Robredo on Arroyo: Poetic justice

Interior Secretary Jesse Robredo

MANILA, Philippines – “Poetic justice” played a part in the pains now suffered by Gloria Macapagal-Arroyo, whose arrest in a hospital on Friday punctuated a series of dramatic showdowns between the executive and the judiciary, Interior Secretary Jesse M. Robredo said.

He said what was happening to Arroyo could be considered a form of moral retribution, considering that the watch list order that had been used by the Department of Justice to justify blocking her from traveling abroad, ostensibly for medical reasons, had been formulated during her term.

“You could say it’s poetic justice. Everything is coming back to her now,” Robredo said of the former President, now a Pampanga representative in the lower house of Congress.

Robredo cited the case of Yogie Martirizar, who, as reported by journalist Raissa Robles in her blog, had been prevented for years by the Arroyo government from traveling abroad on the strength of a similar watch list order.

Martirizar, as it turned out, had the same calcium deficiency disorder as Arroyo, Robles said in her blog, quoting the woman’s lawyer Nena Santos.

Robredo said Arroyo’s defenders should be asked why she should now enjoy a privilege she herself had denied an ordinary person under virtually the same circumstances.

But he clarified this was not the primary reason the executive had taken a position contradictory to that of the Supreme Court, which earlier issued a temporary restraining order (TRO) to stop the DoJ from enforcing the watch list order on Arroyo.

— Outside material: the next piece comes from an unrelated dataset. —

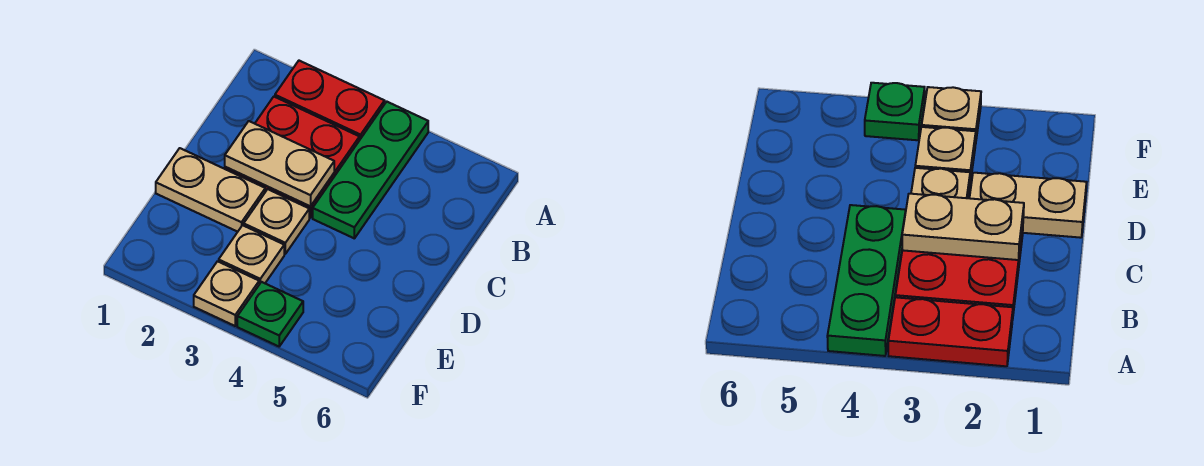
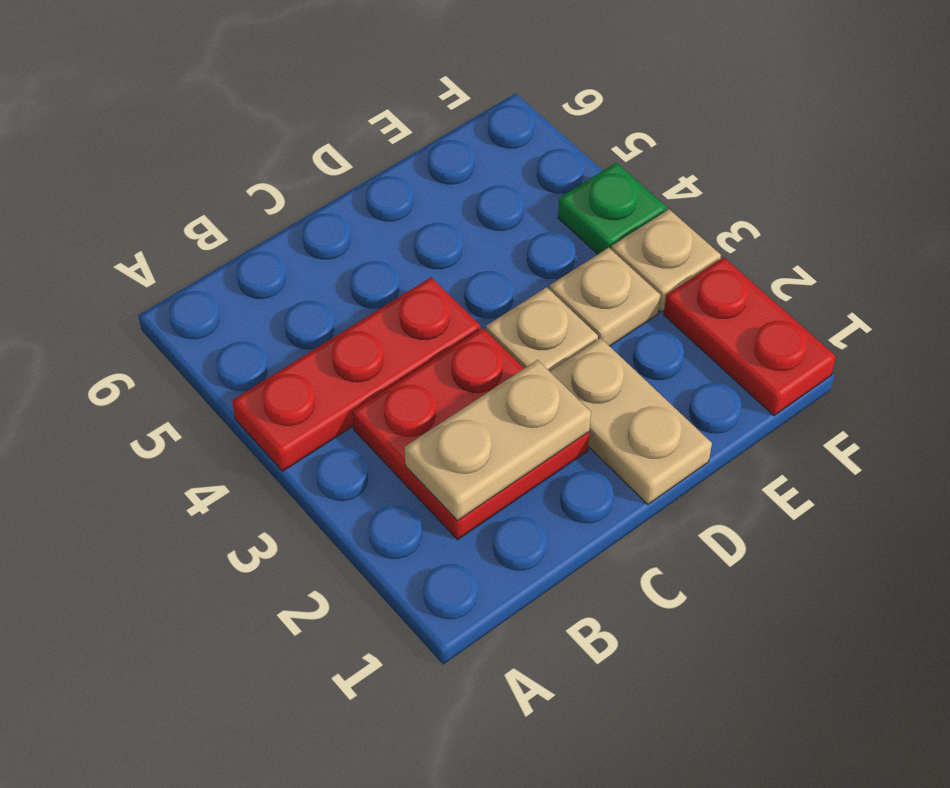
red plate A2:A3 level 1 -> red plate F1:F2 level 1
green plate A4:C4 level 1 -> red plate A4:C4 level 1
tan plate C2:C3 level 2 -> tan plate B2:C2 level 2

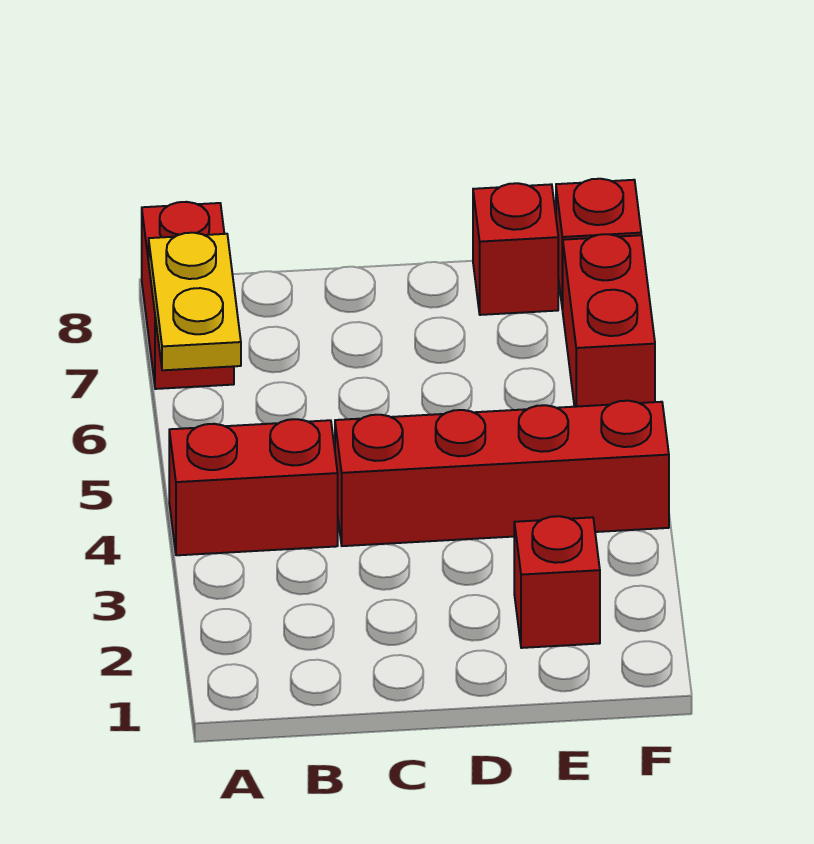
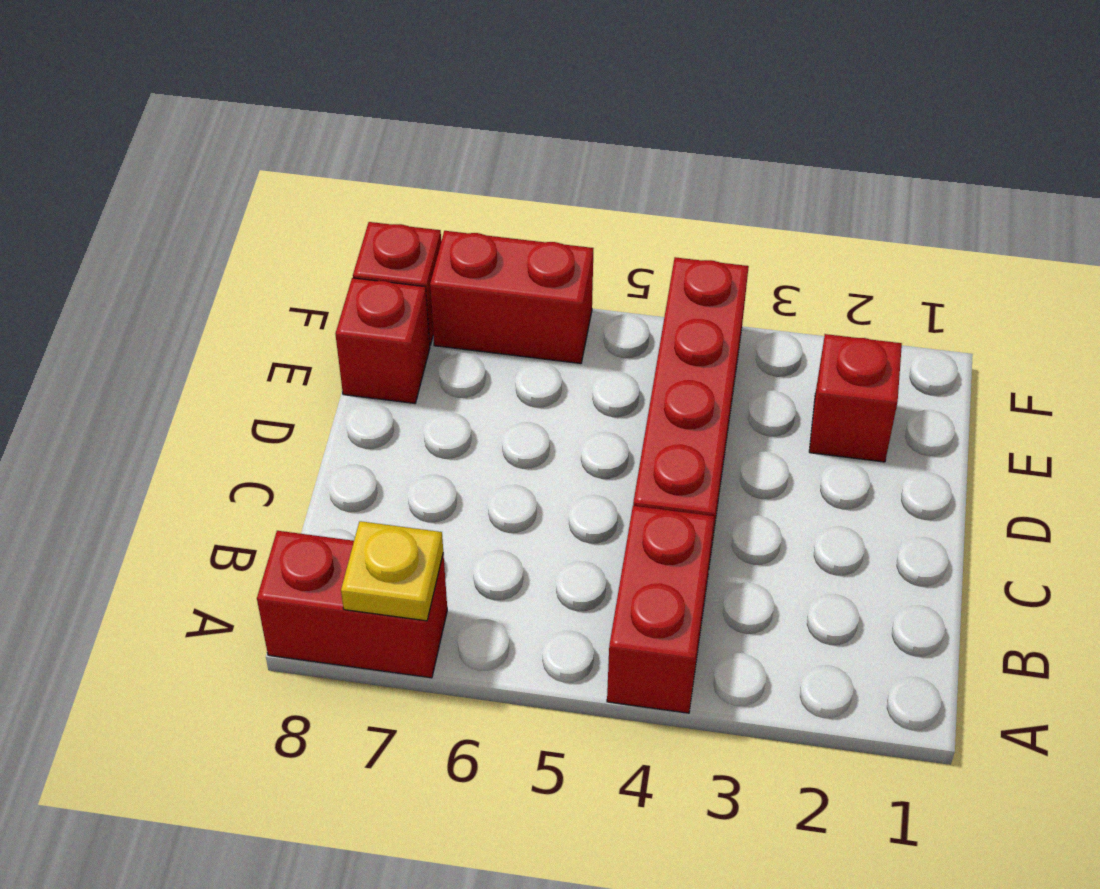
yellow plate A6:A7 level 2 -> yellow plate A7 level 2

The TRO, the conditions for the issuance of which turned out to have not been met by the Arroyo camp, was rendered moot when a joint DoJ-Commission on Elections panel filed an electoral sabotage case against her at the Pasay City regional trial court.

A Pasay judge then issued a warrant for the arrest of Arroyo and two others charged in the case, prompting the police to serve the warrant on her in the hospital. The Supreme Court said its TRO still stood but conceded Arroyo could no longer leave.

Robredo said he attended two Cabinet-level meetings on the Arroyo situation, and that President Aquino had only instructed his Cabinet secretaries to ensure “fair process.”

“There was nothing about giving her a hard time. That was never the intention. The President only asked us to be fair to her and follow the process,” he said.

He said his department, and consequently, the PNP, which is under its supervision, had decided to take the executive’s position upon consulting legal minds about what to do in situations when there was disagreement between the executive and the judiciary.

“It’s not just a question of taking a unified position. It’s about the process,” he said, noting that the Arroyo camp had apparently not even complied with one of three conditions set by the Supreme Court for its issuance of the TRO that allowed her to travel.

On that technicality alone, he said, Justice Secretary Leila de Lima was justified in not adhering to the Supreme Court’s TRO, as it turned out not to be valid after all.

Robredo said the technicality was part of the process, and that while others might interpret it as nothing more than a legal loophole, “what is good for the goose is good for the gander.”